> _Work item_
Retype the material that follows exactly, limited to the lines from the one with "Working with an" through the one with "The purple piece", and keep out all pictures.

> _Entries shown_
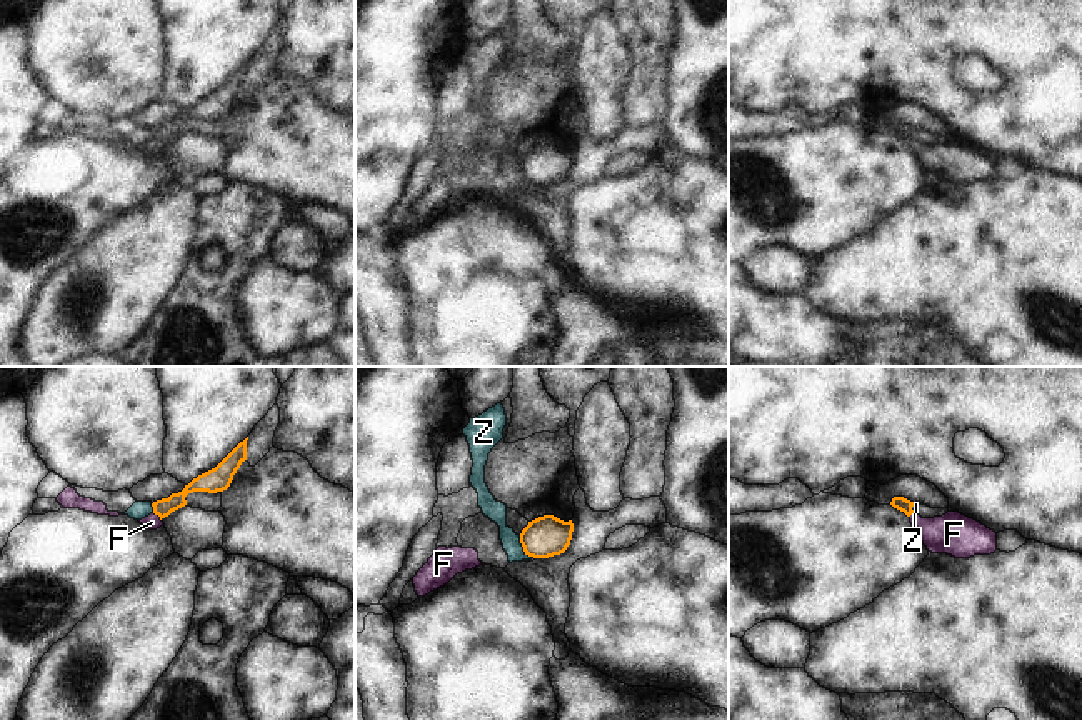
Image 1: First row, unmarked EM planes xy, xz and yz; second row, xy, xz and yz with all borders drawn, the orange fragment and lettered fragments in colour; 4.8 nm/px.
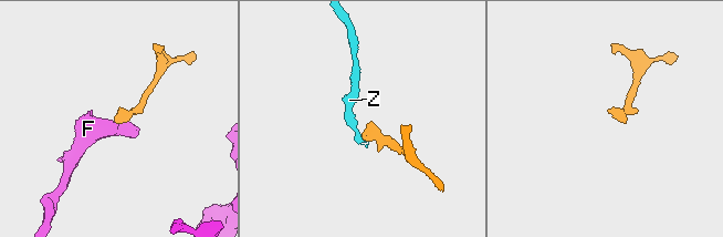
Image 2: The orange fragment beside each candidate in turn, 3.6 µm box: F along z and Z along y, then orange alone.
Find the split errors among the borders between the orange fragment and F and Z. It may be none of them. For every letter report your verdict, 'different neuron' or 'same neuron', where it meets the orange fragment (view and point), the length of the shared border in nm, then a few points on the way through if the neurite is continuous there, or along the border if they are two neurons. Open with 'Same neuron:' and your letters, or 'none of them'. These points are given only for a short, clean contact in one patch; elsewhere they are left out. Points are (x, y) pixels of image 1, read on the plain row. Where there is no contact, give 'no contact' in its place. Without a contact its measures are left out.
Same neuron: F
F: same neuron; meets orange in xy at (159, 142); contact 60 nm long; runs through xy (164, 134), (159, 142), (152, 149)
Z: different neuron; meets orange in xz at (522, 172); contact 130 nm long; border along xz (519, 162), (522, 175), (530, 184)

--

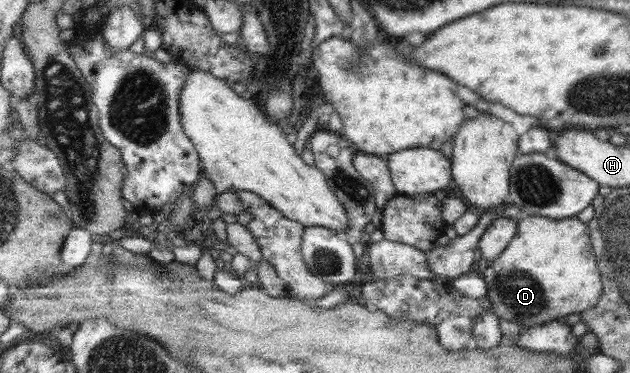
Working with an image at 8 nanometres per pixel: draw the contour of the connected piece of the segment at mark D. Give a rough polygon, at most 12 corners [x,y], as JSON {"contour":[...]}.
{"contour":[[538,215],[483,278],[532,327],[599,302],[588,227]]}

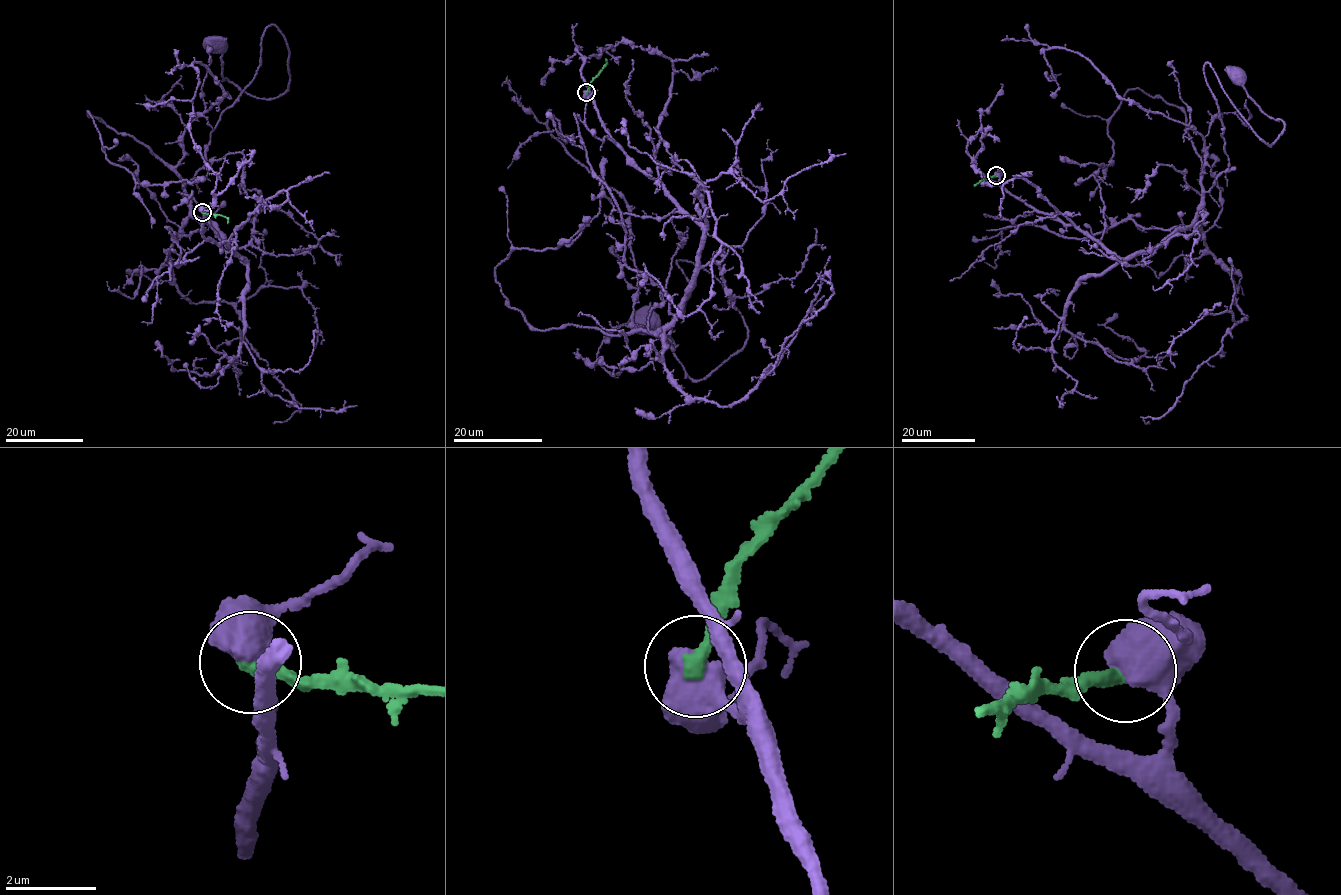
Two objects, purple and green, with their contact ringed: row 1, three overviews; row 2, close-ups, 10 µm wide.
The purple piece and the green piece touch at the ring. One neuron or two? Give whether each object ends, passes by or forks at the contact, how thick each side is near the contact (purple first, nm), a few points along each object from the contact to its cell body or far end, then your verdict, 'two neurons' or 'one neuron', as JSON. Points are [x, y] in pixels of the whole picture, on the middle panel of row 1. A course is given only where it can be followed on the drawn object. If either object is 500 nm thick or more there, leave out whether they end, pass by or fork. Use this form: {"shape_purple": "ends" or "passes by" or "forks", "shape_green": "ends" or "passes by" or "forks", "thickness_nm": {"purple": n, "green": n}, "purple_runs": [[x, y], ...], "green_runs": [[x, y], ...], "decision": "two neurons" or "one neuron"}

> _Response for this exercise_
Working with an image at 8 nanometres per pixel: draw the contour of the connected piece of the segment at mark D. Give a rough polygon, at most 12 corners [x,y], as JSON {"contour":[...]}.
{"contour":[[538,215],[483,278],[532,327],[599,302],[588,227]]}

Two objects, purple and green, with their contact ringed: row 1, three overviews; row 2, close-ups, 10 µm wide.
The purple piece and the green piece touch at the ring. One neuron or two? Give whether each object ends, passes by or forks at the contact, how thick each side is near the contact (purple first, nm), a few points along each object from the contact to its cell body or far end, then your verdict, 'two neurons' or 'one neuron', as JSON. Points are [x, y] in pixels of the whole picture, on the middle panel of row 1. A course is given only where it can be followed on the drawn object. If either object is 500 nm thick or more there, leave out whether they end, pass by or fork. Use this form: {"shape_purple": "ends" or "passes by" or "forks", "shape_green": "ends" or "passes by" or "forks", "thickness_nm": {"purple": n, "green": n}, "purple_runs": [[x, y], ...], "green_runs": [[x, y], ...], "decision": "two neurons" or "one neuron"}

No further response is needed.